W przesłaniu do uczestników konferencji w Rzymie Draghi podkreślił konieczność szybkiego wcielania w życie dotyczących sfinalizowania unii gospodarczej i walutowej zaleceń EBC, z których wiele pozostaje wciąż na papierze.

"Obecna sytuacja w strefie euro ukazuje, że ta zwłoka może być niebezpieczna" - napisał Draghi w opublikowanym przez EBC tekście. Jak jednocześnie przyznał, osiągnięto postęp na przykład w kwestii unii bankowej. Jednak prywatne ryzyka w strefie euro powinny być dzielone w sytuacji, gdy integracja finansowa ułatwi firmom dostęp do kredytów i doprowadzi do pełnej unii rynków kapitałowych - podkreślił.

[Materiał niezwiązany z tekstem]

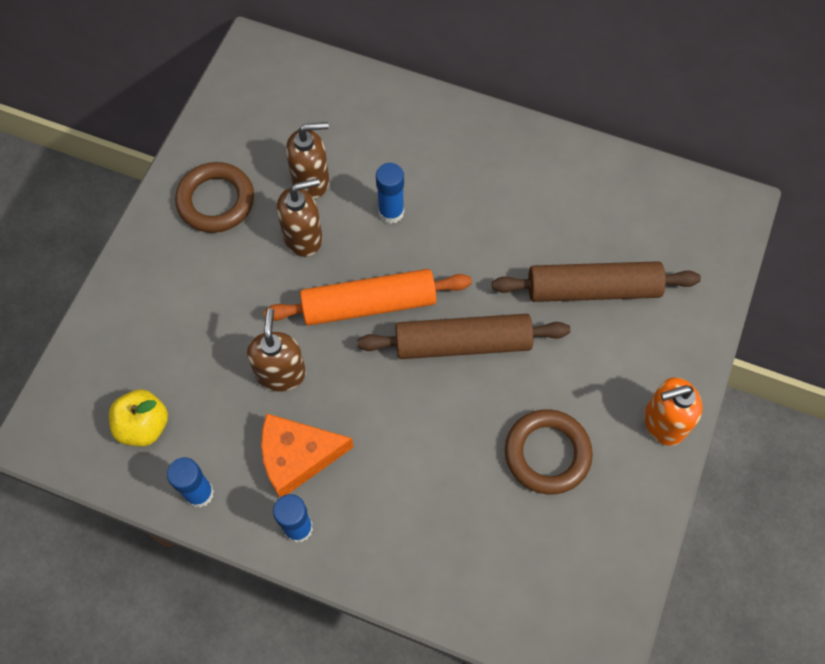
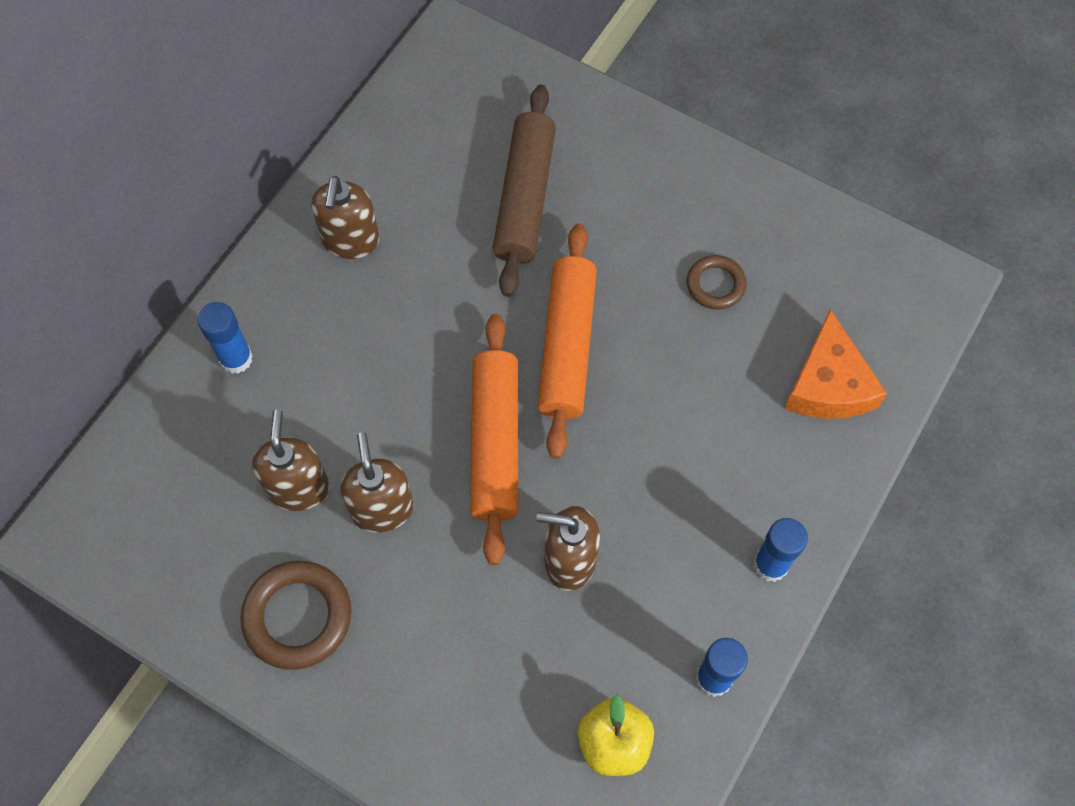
camera: 80 degrees left, 0 degrees up
orange cheese [261,413,354,498] -> orange cheese moved to [784,309,887,418]
brown rolling pin [357,314,570,359] -> orange rolling pin [537,224,597,459]
blue glue stick [376,163,404,224] -> blue glue stick moved to [197,302,253,374]
brown ring [505,409,593,495] -> brown ring [687,255,747,310], size x0.61
orange soap dispenser [644,377,703,446] -> none
none -> brown soap dispenser [311,176,379,259]

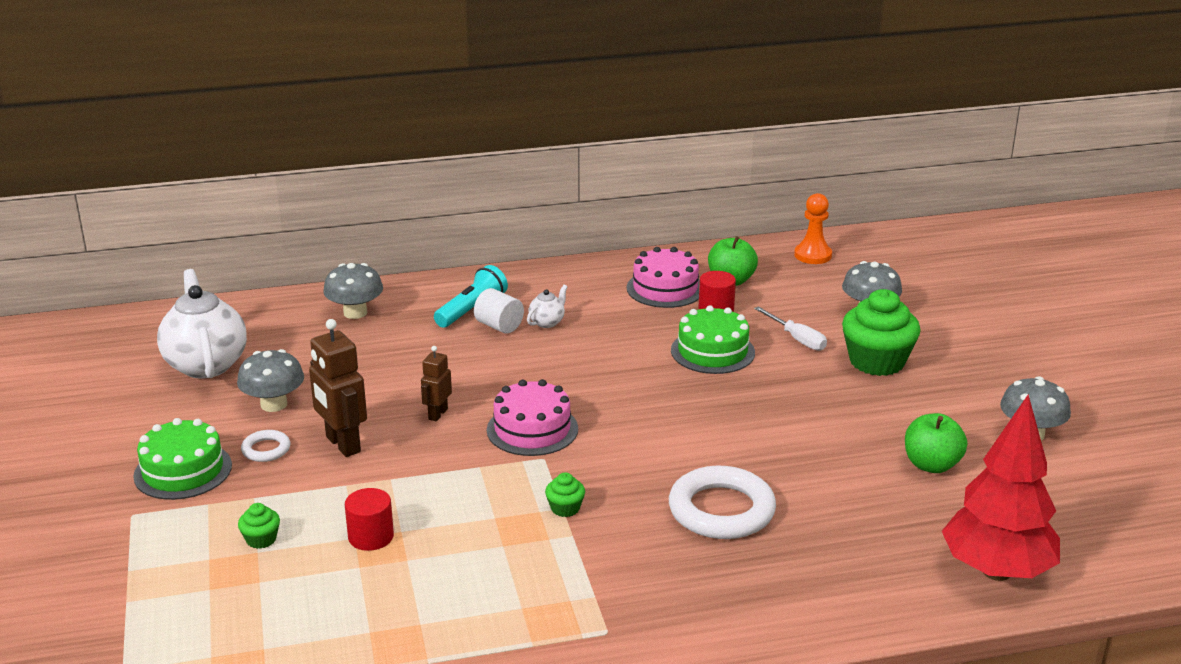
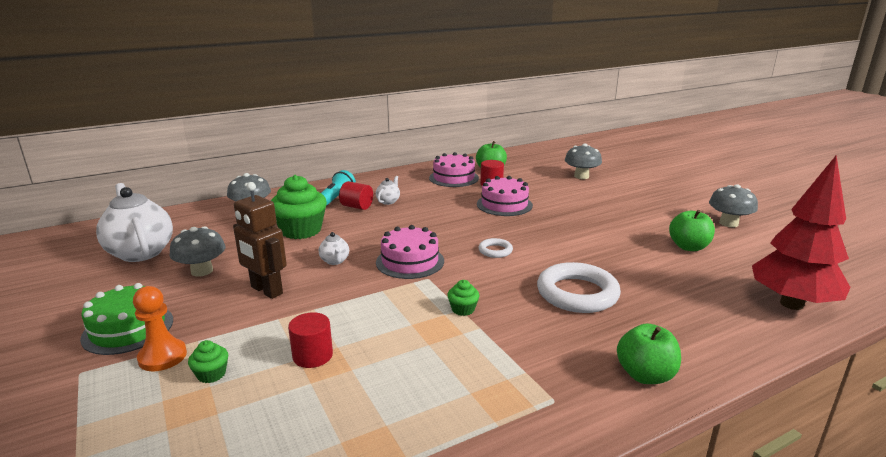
camera: 15 degrees left, 5 degrees down
white ring [241,430,290,462] -> white ring moved to [478,238,513,258]
brown robot [421,346,452,421] -> white teapot [319,232,349,265]
white cylinder [474,288,524,334] -> red cylinder [339,181,373,210]
green cake [671,305,755,374] -> pink cake [477,176,533,216]
white screwdriver [754,306,827,351] -> none
orange pawn [794,193,832,264] -> orange pawn moved to [133,286,187,371]
green cupcake [842,289,920,376] -> green cupcake moved to [271,175,327,239]
none -> green apple [617,323,681,384]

Prezes EBC wezwał do ściślejszego i bardziej transparentnego przestrzegania obecnych reguł budżetowych w celu niwelowania różnic między państwami strefy euro pod względem poziomu zatrudnienia, wzrostu gospodarczego i wydajności pracy. Przy wprowadzaniu reform strukturalnych państwa powinny się kierować wspólnymi standardami, lecz również honorować własną specyfikę w ramach procesu "konwergencji zdolności naszych gospodarek do wytrzymywania wstrząsów i wspólnego wzrastania".

Draghi powiedział, iż strefa euro powinna zadać sobie pytanie, czy uczyniła dostatecznie dużo dla zagwarantowania możliwości wykorzystywania polityki budżetowej do łagodzenia skrajności cyklu ekonomicznego. "Sądzę, że nie" - zakonkludował.

Według Draghiego dopiero po wybuchu kryzysu zadłużeniowego wiele państw zrozumiało, że ich suwerenne prawo wybierania własnej polityki gospodarczej jest w unii walutowej ograniczone. Jednak wspólna praca na rzecz długoterminowej stabilności oznacza dzielenie się kontrolą - dodał szef EBC, podkreślając, iż "to, co wydaje się zagrożeniem, jest w rzeczywistości szansą".